--- THE DATA Enclosed Below ---

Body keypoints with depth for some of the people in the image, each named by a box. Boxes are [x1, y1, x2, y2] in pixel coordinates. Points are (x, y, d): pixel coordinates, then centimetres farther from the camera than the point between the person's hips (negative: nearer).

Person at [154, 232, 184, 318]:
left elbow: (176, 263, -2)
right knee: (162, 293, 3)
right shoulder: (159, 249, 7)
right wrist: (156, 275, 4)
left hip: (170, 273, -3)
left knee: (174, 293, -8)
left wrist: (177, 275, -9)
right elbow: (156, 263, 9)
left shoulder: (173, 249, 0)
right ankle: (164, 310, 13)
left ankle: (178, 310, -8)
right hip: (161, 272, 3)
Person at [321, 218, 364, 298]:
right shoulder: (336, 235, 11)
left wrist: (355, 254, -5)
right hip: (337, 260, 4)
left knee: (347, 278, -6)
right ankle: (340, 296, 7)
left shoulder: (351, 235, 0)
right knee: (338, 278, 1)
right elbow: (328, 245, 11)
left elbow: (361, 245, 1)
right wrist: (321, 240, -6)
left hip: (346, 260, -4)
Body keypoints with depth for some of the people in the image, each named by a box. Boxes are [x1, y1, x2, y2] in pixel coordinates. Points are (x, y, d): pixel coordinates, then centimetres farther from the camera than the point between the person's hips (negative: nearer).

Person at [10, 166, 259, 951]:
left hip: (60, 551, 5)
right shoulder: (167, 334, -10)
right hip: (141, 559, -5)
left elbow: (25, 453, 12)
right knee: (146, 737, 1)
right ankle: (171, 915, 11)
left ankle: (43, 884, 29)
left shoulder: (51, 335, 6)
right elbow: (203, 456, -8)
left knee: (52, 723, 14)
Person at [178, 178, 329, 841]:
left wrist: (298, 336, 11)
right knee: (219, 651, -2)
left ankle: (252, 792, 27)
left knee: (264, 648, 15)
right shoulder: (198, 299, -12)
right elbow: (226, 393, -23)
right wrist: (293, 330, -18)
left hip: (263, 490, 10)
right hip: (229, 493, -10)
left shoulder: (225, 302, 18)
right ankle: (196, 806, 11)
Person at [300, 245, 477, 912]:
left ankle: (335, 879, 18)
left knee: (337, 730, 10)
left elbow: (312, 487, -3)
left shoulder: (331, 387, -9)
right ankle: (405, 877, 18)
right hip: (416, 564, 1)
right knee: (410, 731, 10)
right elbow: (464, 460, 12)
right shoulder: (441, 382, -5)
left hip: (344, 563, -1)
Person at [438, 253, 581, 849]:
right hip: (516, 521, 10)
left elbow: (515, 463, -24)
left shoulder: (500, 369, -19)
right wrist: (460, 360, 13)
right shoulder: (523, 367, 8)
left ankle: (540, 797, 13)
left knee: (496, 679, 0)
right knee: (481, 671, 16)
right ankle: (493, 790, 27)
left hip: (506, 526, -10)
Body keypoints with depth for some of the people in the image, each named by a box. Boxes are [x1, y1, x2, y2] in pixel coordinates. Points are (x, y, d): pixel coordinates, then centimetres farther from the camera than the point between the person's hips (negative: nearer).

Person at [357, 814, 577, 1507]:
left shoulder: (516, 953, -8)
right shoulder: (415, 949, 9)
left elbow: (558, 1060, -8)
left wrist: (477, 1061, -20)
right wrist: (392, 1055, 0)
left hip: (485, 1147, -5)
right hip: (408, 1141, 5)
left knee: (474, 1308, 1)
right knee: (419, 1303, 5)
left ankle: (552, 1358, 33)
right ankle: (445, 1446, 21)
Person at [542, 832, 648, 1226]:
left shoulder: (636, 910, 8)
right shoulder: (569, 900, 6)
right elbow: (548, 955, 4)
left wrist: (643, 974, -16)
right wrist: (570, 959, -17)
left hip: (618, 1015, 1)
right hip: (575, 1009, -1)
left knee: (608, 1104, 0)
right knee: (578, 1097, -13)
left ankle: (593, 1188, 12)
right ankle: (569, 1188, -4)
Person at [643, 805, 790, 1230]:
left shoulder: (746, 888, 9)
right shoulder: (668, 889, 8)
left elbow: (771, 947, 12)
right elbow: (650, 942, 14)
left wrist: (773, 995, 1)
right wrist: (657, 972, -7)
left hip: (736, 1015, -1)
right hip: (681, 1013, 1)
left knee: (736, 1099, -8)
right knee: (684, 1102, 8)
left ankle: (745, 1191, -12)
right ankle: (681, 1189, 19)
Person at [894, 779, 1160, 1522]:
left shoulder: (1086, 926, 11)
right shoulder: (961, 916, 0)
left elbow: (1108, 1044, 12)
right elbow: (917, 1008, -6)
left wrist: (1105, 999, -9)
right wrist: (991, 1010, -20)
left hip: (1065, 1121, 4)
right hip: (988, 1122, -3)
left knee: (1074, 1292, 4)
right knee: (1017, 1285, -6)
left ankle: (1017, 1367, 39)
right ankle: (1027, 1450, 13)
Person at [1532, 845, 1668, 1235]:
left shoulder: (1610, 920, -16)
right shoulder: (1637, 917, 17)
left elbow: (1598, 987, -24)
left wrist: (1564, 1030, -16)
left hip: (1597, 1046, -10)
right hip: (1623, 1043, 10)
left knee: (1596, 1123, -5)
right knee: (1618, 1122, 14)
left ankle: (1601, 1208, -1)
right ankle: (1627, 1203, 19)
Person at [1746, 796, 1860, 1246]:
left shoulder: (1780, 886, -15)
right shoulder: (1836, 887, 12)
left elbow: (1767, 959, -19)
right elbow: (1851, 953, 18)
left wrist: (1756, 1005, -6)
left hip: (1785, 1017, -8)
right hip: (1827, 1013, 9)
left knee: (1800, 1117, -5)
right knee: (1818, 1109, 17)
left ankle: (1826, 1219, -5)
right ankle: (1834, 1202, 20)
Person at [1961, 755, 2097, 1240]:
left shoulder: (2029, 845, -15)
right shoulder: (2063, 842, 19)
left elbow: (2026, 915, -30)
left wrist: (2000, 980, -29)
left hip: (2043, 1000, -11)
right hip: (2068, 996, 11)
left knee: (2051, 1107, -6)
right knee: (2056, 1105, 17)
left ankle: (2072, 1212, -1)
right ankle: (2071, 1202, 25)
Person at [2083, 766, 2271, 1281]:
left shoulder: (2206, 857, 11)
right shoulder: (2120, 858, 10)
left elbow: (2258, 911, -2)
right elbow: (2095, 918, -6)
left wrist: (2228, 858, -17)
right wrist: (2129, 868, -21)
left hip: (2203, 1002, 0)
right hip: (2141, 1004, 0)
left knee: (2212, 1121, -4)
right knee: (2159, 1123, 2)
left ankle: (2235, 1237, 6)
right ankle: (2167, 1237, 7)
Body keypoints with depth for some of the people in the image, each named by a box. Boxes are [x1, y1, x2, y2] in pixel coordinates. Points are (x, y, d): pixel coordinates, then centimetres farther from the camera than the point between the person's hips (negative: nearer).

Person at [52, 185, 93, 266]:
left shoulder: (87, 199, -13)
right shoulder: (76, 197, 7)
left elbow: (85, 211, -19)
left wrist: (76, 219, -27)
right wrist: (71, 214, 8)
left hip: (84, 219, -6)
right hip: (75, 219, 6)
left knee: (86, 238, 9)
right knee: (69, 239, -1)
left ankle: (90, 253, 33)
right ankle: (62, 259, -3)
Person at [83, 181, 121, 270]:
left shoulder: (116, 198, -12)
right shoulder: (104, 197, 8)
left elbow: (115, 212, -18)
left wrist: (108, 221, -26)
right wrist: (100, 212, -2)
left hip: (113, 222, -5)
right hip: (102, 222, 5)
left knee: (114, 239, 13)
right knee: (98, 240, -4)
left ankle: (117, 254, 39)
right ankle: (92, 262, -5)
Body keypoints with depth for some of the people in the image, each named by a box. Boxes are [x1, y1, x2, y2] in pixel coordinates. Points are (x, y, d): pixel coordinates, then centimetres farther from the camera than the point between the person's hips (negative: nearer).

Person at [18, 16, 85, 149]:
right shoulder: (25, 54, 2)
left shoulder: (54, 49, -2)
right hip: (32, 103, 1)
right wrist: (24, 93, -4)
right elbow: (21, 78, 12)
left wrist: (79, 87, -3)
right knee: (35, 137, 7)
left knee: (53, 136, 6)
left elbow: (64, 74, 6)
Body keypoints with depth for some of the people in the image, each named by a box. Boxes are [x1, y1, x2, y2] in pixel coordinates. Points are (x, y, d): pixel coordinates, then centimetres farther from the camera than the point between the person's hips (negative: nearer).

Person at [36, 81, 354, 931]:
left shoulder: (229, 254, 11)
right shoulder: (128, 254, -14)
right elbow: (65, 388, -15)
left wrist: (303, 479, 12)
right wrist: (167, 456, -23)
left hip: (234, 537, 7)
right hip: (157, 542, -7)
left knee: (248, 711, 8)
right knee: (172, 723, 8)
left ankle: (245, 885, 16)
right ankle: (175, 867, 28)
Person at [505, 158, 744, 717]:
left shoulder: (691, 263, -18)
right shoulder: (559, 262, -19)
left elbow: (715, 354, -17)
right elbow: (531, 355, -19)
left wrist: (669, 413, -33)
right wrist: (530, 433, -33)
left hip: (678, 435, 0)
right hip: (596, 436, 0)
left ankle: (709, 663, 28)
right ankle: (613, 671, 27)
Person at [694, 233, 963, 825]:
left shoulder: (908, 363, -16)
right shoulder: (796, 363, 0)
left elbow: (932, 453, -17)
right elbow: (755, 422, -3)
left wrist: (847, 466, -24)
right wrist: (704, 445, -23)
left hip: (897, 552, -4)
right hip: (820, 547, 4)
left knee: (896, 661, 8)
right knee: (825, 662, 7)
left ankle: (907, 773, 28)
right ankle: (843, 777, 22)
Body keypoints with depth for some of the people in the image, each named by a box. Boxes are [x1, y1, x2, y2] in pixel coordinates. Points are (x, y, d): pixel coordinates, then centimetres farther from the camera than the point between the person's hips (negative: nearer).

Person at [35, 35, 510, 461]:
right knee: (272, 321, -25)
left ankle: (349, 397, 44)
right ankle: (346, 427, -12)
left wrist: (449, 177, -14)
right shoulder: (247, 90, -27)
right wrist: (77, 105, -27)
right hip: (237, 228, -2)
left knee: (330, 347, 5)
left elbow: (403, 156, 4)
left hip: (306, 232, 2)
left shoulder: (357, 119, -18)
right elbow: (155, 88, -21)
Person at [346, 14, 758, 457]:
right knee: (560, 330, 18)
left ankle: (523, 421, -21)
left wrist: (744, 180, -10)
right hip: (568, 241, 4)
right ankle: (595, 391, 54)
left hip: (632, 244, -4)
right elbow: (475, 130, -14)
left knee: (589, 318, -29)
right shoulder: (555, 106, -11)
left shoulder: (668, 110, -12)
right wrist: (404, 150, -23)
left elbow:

--- End of Enclosed THE DATA ---

= THE PROBLEM =
Convert the lines into a Markdown table with the columns Row and Line, starting at the line that contains "left ankle: (245, 885, 16)" and stopping after the line that contains "right shoulder: (555, 106, -11)". Number each row and leave out any blank lines.

= EXERCISE RESULT =
| Row | Line |
|---|---|
| 1 | left ankle: (245, 885, 16) |
| 2 | right ankle: (175, 867, 28) |
| 3 | Person at [505, 158, 744, 717]: |
| 4 | left shoulder: (691, 263, -18) |
| 5 | right shoulder: (559, 262, -19) |
| 6 | left elbow: (715, 354, -17) |
| 7 | right elbow: (531, 355, -19) |
| 8 | left wrist: (669, 413, -33) |
| 9 | right wrist: (530, 433, -33) |
| 10 | left hip: (678, 435, 0) |
| 11 | right hip: (596, 436, 0) |
| 12 | left ankle: (709, 663, 28) |
| 13 | right ankle: (613, 671, 27) |
| 14 | Person at [694, 233, 963, 825]: |
| 15 | left shoulder: (908, 363, -16) |
| 16 | right shoulder: (796, 363, 0) |
| 17 | left elbow: (932, 453, -17) |
| 18 | right elbow: (755, 422, -3) |
| 19 | left wrist: (847, 466, -24) |
| 20 | right wrist: (704, 445, -23) |
| 21 | left hip: (897, 552, -4) |
| 22 | right hip: (820, 547, 4) |
| 23 | left knee: (896, 661, 8) |
| 24 | right knee: (825, 662, 7) |
| 25 | left ankle: (907, 773, 28) |
| 26 | right ankle: (843, 777, 22) |
| 27 | Body keypoints with depth for some of the people in the image, each named by a box. Boxes are [x1, y1, x2, y2] in pixel coordinates. Points are (x, y, d): pixel coordinates, then centimetres farther from the camera than the point between the person's hips (negative: nearer). |
| 28 | Person at [35, 35, 510, 461]: |
| 29 | right knee: (272, 321, -25) |
| 30 | left ankle: (349, 397, 44) |
| 31 | right ankle: (346, 427, -12) |
| 32 | left wrist: (449, 177, -14) |
| 33 | right shoulder: (247, 90, -27) |
| 34 | right wrist: (77, 105, -27) |
| 35 | right hip: (237, 228, -2) |
| 36 | left knee: (330, 347, 5) |
| 37 | left elbow: (403, 156, 4) |
| 38 | left hip: (306, 232, 2) |
| 39 | left shoulder: (357, 119, -18) |
| 40 | right elbow: (155, 88, -21) |
| 41 | Person at [346, 14, 758, 457]: |
| 42 | right knee: (560, 330, 18) |
| 43 | left ankle: (523, 421, -21) |
| 44 | left wrist: (744, 180, -10) |
| 45 | right hip: (568, 241, 4) |
| 46 | right ankle: (595, 391, 54) |
| 47 | left hip: (632, 244, -4) |
| 48 | right elbow: (475, 130, -14) |
| 49 | left knee: (589, 318, -29) |
| 50 | right shoulder: (555, 106, -11) |